I received an email from a friend in Hong Kong this morning:

Asia is watching in shock and wondering why if the problems are in the US, are the markets here selling off more dramatically.

It is back to fear tactics which immediately offset the fight or flight syndrome. In this case it is definitely all about flight. Asia in particular appears to be more volatile than other markets. It is based on sentiment according to Dan Parr, the Asia-Pacific head for BrandRapport, a consulting firm. Morgan Stanley might have released very positive third quarter earnings but nobody wants to believe that this is any indicator of their health. It is like withdrawing your bet from the fastest runner in the race because everybody else tells you that he’s surviving on steroids. Morgan and Goldman stock has come under such selling assault that their share price has gone down drastically. Investors are instead snapping up three-month Treasury bills with virtually no yield pushing gold to its biggest one-day gain in nearly 10 years. The only truly happy person must be the Indian housewife who has become rich overnight by virtue of her stridhan (gold jewelery inherited by an Indian woman at the time of her wedding).

My friend continues her email:

Also America’s credibility as bastion of free markets has fallen hard.

Indeed the Fed’s bail out of AIG, Fannie and Freddie are perceived by many as a free market detour. A free market economy refers to a system where the buyers and sellers are solely responsible for the choices they make. Free market gives the absolute power to prices to determine the allocation and distribution of goods and services. However, the notion of free market is mainly a theoretical concept as every country, even capitalist ones, places some restrictions on the ownership and exchange of commodities.

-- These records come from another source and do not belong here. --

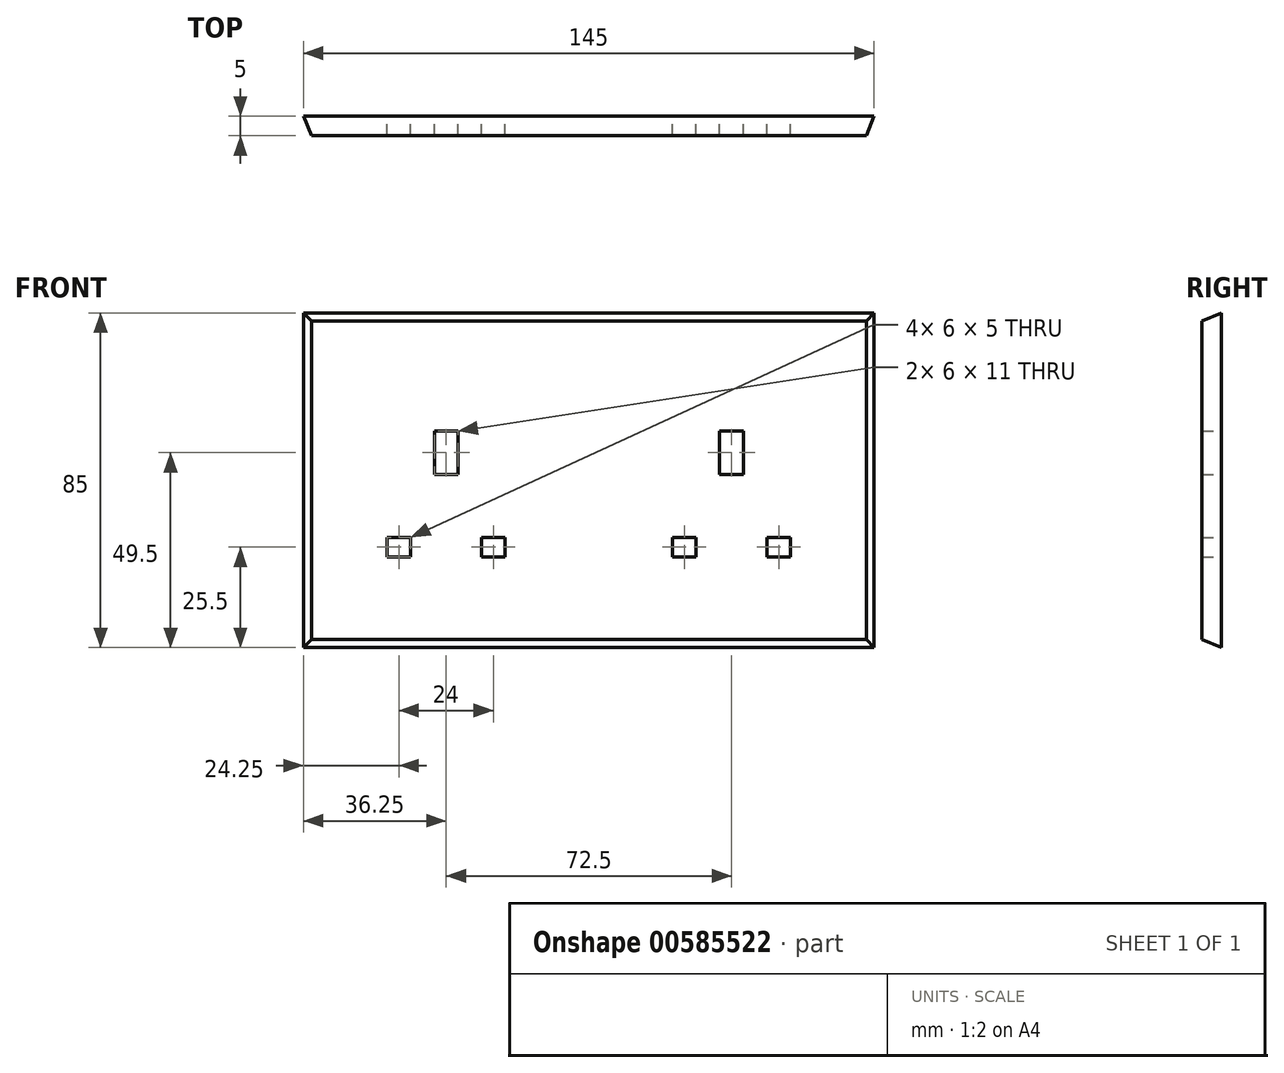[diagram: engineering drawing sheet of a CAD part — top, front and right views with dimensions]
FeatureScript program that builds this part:
annotation { "Feature Type Name" : "Feature", "Feature Type Description" : "" }
export const myFeature = defineFeature(function(context is Context, id is Id, definition is map)
    precondition{}
    {
        {
            var Q0;
            Q0=qCreatedBy(makeId("Front.planeOp"),FACE);
            var sketch = newSketch(context, id + "F0", { "sketchPlane" : qUnion([Q0])});
            skLineSegment(sketch, "E0.bottom", {"start": v(72.5, 42.5) * mm, "end": v(-72.5, 42.5) * mm});
            skLineSegment(sketch, "E0.top", {"start": v(72.5, -42.5) * mm, "end": v(-72.5, -42.5) * mm});
            skLineSegment(sketch, "E0.left", {"start": v(72.5, 42.5) * mm, "end": v(72.5, -42.5) * mm});
            skLineSegment(sketch, "E0.right", {"start": v(-72.5, 42.5) * mm, "end": v(-72.5, -42.5) * mm});
            skPoint(sketch, "E1.MirrorP", {"position": v(-72.5, 0) * mm});
            skSolve(sketch);
        }
        {
            var Q0;
            Q0 = qSketchRegion(id + "F0", true);
            extrude(context, id + "F1", {"entities" : qUnion([Q0]), "depth" : 5 * mm, "offsetDistance" : 25 * mm});
        }
        {
            var Q0;
            Q0=qCreatedBy(makeId("Front.planeOp"),FACE);
            var sketch = newSketch(context, id + "F2", { "sketchPlane" : qUnion([Q0])});
            skLineSegment(sketch, "E2.bottom", {"start": v(72.5, 42.5) * mm, "end": v(-72.5, 42.5) * mm, "construction": true});
            skLineSegment(sketch, "E2.top", {"start": v(72.5, -42.5) * mm, "end": v(-72.5, -42.5) * mm, "construction": true});
            skLineSegment(sketch, "E2.left", {"start": v(72.5, 42.5) * mm, "end": v(72.5, -42.5) * mm, "construction": true});
            skLineSegment(sketch, "E2.right", {"start": v(-72.5, 42.5) * mm, "end": v(-72.5, -42.5) * mm, "construction": true});
            skPoint(sketch, "E2.middle", {"position": v(0, 0) * mm});
            skLineSegment(sketch, "E3.bottom", {"start": v(-39.25, 12.5) * mm, "end": v(-33.25, 12.5) * mm});
            skLineSegment(sketch, "E3.top", {"start": v(-39.25, 1.5) * mm, "end": v(-33.25, 1.5) * mm});
            skLineSegment(sketch, "E3.left", {"start": v(-39.25, 12.5) * mm, "end": v(-39.25, 1.5) * mm});
            skLineSegment(sketch, "E3.right", {"start": v(-33.25, 12.5) * mm, "end": v(-33.25, 1.5) * mm});
            skLineSegment(sketch, "E4.bottom", {"start": v(-51.25, -19.5) * mm, "end": v(-45.25, -19.5) * mm});
            skLineSegment(sketch, "E4.top", {"start": v(-51.25, -14.5) * mm, "end": v(-45.25, -14.5) * mm});
            skLineSegment(sketch, "E4.left", {"start": v(-51.25, -19.5) * mm, "end": v(-51.25, -14.5) * mm});
            skLineSegment(sketch, "E4.right", {"start": v(-45.25, -19.5) * mm, "end": v(-45.25, -14.5) * mm});
            skLineSegment(sketch, "E5", {"start": v(-36.25, 12.5) * mm, "end": v(-36.25, 1.5) * mm, "construction": true});
            skLineSegment(sketch, "E6.MirrorCS", {"start": v(-21.25, -19.5) * mm, "end": v(-27.25, -19.5) * mm});
            skLineSegment(sketch, "E7.MirrorCS", {"start": v(-21.25, -14.5) * mm, "end": v(-27.25, -14.5) * mm});
            skLineSegment(sketch, "E8.MirrorCS", {"start": v(-21.25, -19.5) * mm, "end": v(-21.25, -14.5) * mm});
            skLineSegment(sketch, "E9.MirrorCS", {"start": v(-27.25, -19.5) * mm, "end": v(-27.25, -14.5) * mm});
            skLineSegment(sketch, "E10.MirrorCS", {"start": v(-33.25, 1.5) * mm, "end": v(-39.25, 1.5) * mm});
            skLineSegment(sketch, "E11.MirrorCS", {"start": v(-33.25, 12.5) * mm, "end": v(-39.25, 12.5) * mm});
            skPoint(sketch, "E12.MirrorP", {"position": v(-72.5, 0) * mm});
            skLineSegment(sketch, "E13.MirrorCS", {"start": v(39.25, 1.5) * mm, "end": v(33.25, 1.5) * mm});
            skLineSegment(sketch, "E14.MirrorCS", {"start": v(33.25, 12.5) * mm, "end": v(39.25, 12.5) * mm});
            skLineSegment(sketch, "E15.MirrorCS", {"start": v(51.25, -14.5) * mm, "end": v(45.25, -14.5) * mm});
            skLineSegment(sketch, "E16.MirrorCS", {"start": v(27.25, -19.5) * mm, "end": v(27.25, -14.5) * mm});
            skLineSegment(sketch, "E17.MirrorCS", {"start": v(39.25, 12.5) * mm, "end": v(39.25, 1.5) * mm});
            skLineSegment(sketch, "E18.MirrorCS", {"start": v(39.25, 12.5) * mm, "end": v(33.25, 12.5) * mm});
            skLineSegment(sketch, "E19.MirrorCS", {"start": v(21.25, -19.5) * mm, "end": v(27.25, -19.5) * mm});
            skLineSegment(sketch, "E20.MirrorCS", {"start": v(21.25, -19.5) * mm, "end": v(21.25, -14.5) * mm});
            skLineSegment(sketch, "E21.MirrorCS", {"start": v(45.25, -19.5) * mm, "end": v(45.25, -14.5) * mm});
            skLineSegment(sketch, "E22.MirrorCS", {"start": v(33.25, 1.5) * mm, "end": v(39.25, 1.5) * mm});
            skLineSegment(sketch, "E23.MirrorCS", {"start": v(21.25, -14.5) * mm, "end": v(27.25, -14.5) * mm});
            skLineSegment(sketch, "E24.MirrorCS", {"start": v(51.25, -19.5) * mm, "end": v(45.25, -19.5) * mm});
            skLineSegment(sketch, "E25.MirrorCS", {"start": v(33.25, 12.5) * mm, "end": v(33.25, 1.5) * mm});
            skLineSegment(sketch, "E26.MirrorCS", {"start": v(51.25, -19.5) * mm, "end": v(51.25, -14.5) * mm});
            skLineSegment(sketch, "E27.MirrorCS", {"start": v(36.25, 12.5) * mm, "end": v(36.25, 1.5) * mm, "construction": true});
            skSolve(sketch);
        }
        {
            var Q0;
            Q0 = qSketchRegion(id + "F2", true);
            extrude(context, id + "F3", {"entities" : qUnion([Q0]), "operationType" : NewBodyOperationType.REMOVE, "endBound" : BoundingType.UP_TO_NEXT, "depth" : 25 * mm, "offsetDistance" : 25 * mm});
        }
        {
            var Q0;
            Q0=makeQuery(id+"F1.opExtrude","CAP_EDGE",EDGE,{"disambiguationData":[OSD([sQuery(id+"F0.wireOp",EDGE,"E0.bottom")])],"isStart":false});
            var Q1;
            Q1=makeQuery(id+"F1.opExtrude","CAP_EDGE",EDGE,{"disambiguationData":[OSD([sQuery(id+"F0.wireOp",EDGE,"E0.right")])],"isStart":false});
            var Q2;
            Q2=makeQuery(id+"F1.opExtrude","CAP_EDGE",EDGE,{"disambiguationData":[OSD([sQuery(id+"F0.wireOp",EDGE,"E0.top")])],"isStart":false});
            var Q3;
            Q3=makeQuery(id+"F1.opExtrude","CAP_EDGE",EDGE,{"disambiguationData":[OSD([sQuery(id+"F0.wireOp",EDGE,"E0.left")])],"isStart":false});
            chamfer(context, id + "F4", {"entities" : qUnion([Q0, Q1, Q2, Q3]), "chamferType" : ChamferType.TWO_OFFSETS, "width1" : 2 * mm, "oppositeDirection" : false, "width2" : 5 * mm, "tangentPropagation" : true});
        }
    });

Whether the bailouts were a good idea or not remains to be seen. Some remained concerned about the depletion of the Fed’s resources, others remain incensed about the use of tax dollars. However one has to consider the the ripple effects of the failure of a Fannie, Freddie or AIG on the US and then global markets. Shockwaves in Asia are case in point. Personally, I am still annoyed that the Fed would not put up a paltry $4 billion to bail out Lehman Brothers. Had it done so, Morgan Stanley and Goldman Sachs might be having a better day. Not to mention the 15,000 Lehman employees who did not get bought by Barclays.